Hi Suzi Q., why did you pursue a creative career?
I’ve been writing poetry for as long as I could write anything, and sharing my poems out loud with friends and strangers since I was a teenager. Professionally, I started out working for a non-profit civil rights organization. During this time, I was still writing and performing poems in cafes all over Denver. Then, I spent about a decade working in the corporate world. I was still writing and performing poems, hosting open mics, building writing communities, and beginning to tour outside of Denver. As my career as a writer & performing artist grew, my capacity for the corporate career diminished. I was afraid to leave the security of my day job, especially as a single mom, but the two paths were no longer compatible. Eventually, I was left with only one path open to me, and that was the path of the artist.
Can you open up a bit about your work and career? We’re big fans and we’d love for our community to learn more about your work.
I write poetry – mostly. I have also written a couple of plays, some creative nonfiction, and songs. When I’m not writing, I am singing or making clothes and/or delicious meals. I am a maker of things. I am not sure what sets me apart from others, only that I feel things too deeply and abundantly to contain them inside my body and they must go somewhere. As for how my career has developed, it’s been a combination of luck, providence, hard work, and endurance. I am very excited about my new books coming out this year, A Gospel of Bones, and Poems for the End of the World.
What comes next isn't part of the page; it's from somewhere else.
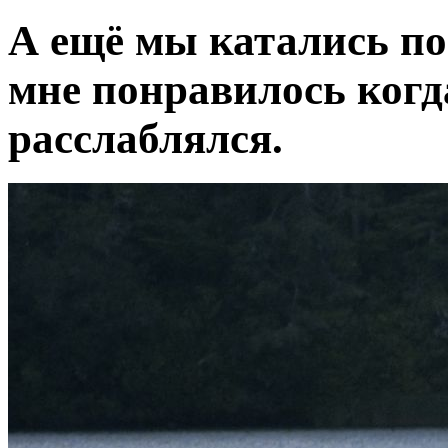
А ещё мы катались по 
мне понравилось когда
расслаблялся.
Their journey into print was slower than I wanted it to be initially, but I’m so thrilled that both collections have found homes and will soon be making their way to bookshelves.
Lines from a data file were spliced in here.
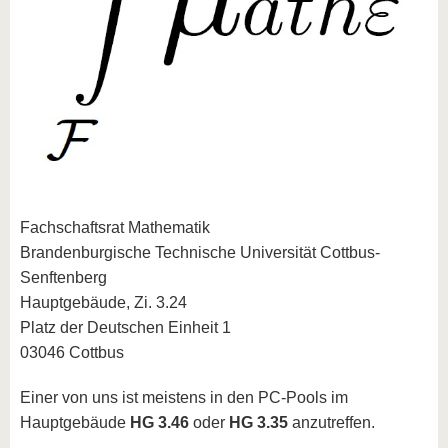
Fachschaftsrat Mathematik
Brandenburgische Technische Universität Cottbus-
Senftenberg
Hauptgebäude, Zi. 3.24
Platz der Deutschen Einheit 1
03046 Cottbus
Einer von uns ist meistens in den PC-Pools im
Hauptgebäude
HG 3.46
oder
HG 3.35
anzutreffen.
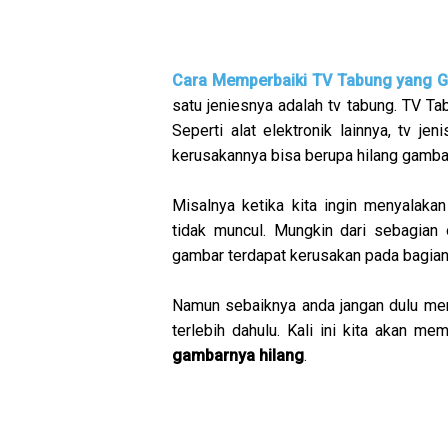
Cara Memperbaiki TV Tabung yang G
satu jeniesnya adalah tv tabung. TV Ta
Seperti alat elektronik lainnya, tv je
kerusakannya bisa berupa hilang gamba
Misalnya ketika kita ingin menyalaka
tidak muncul. Mungkin dari sebagian
gambar terdapat kerusakan pada bagian
Namun sebaiknya anda jangan dulu men
terlebih dahulu. Kali ini kita akan 
gambarnya hilang
.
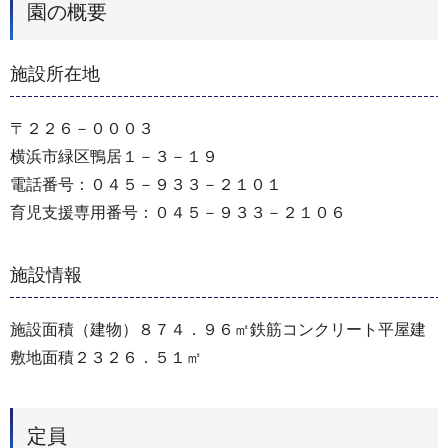
園の概要
施設所在地
〒２２６－０００３
横浜市緑区鴨居１－３－１９
電話番号：０４５－９３３－２１０１
育児支援専用番号：０４５－９３３－２１０６
施設情報
施設面積（建物）８７４．９６㎡鉄筋コンクリート平屋建
敷地面積２３２６．５１㎡
定員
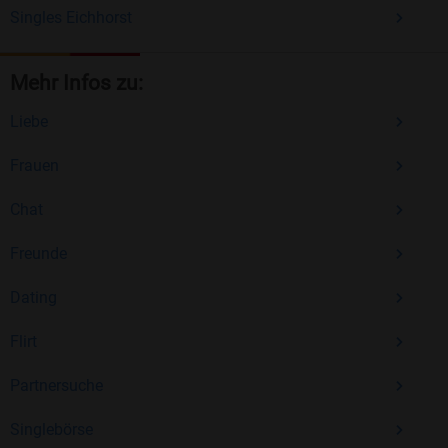
Singles Eichhorst
Mehr Infos zu:
Liebe
Frauen
Chat
Freunde
Dating
Flirt
Partnersuche
Singlebörse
Any places to eat or things to do that you can share with our readers? If they have a friend visiting town, what are some spots they could take them to?
Typically, I would take friends to my favorite coffee shops and venues for poetry – Mercury Cafe, Whittier Cafe, Gypsy House Cafe, all places where poets are likely to be found hanging out, writing, talking, sharing poems. We would also take drives into the mountains, spend some time at Red Rocks, and do some gentle hiking/exploring.
The Shoutout series is all about recognizing that our success and where we are in life is at least somewhat thanks to the efforts, support, mentorship, love and encouragement of others. So is there someone that you want to dedicate your shoutout to?
It’s important to me to shoutout Ashara Ekundayo and the Pan African Arts Society. Through her careful curation of Cafe Nuba, the Pan African Film Festival, and so many more programs and projects for over 10 years in Denver, I had a thriving community to grow and build in. While she is now living in Oakland, CA, her impact on Denver’s arts & culture community is a legacy that will continue for generations.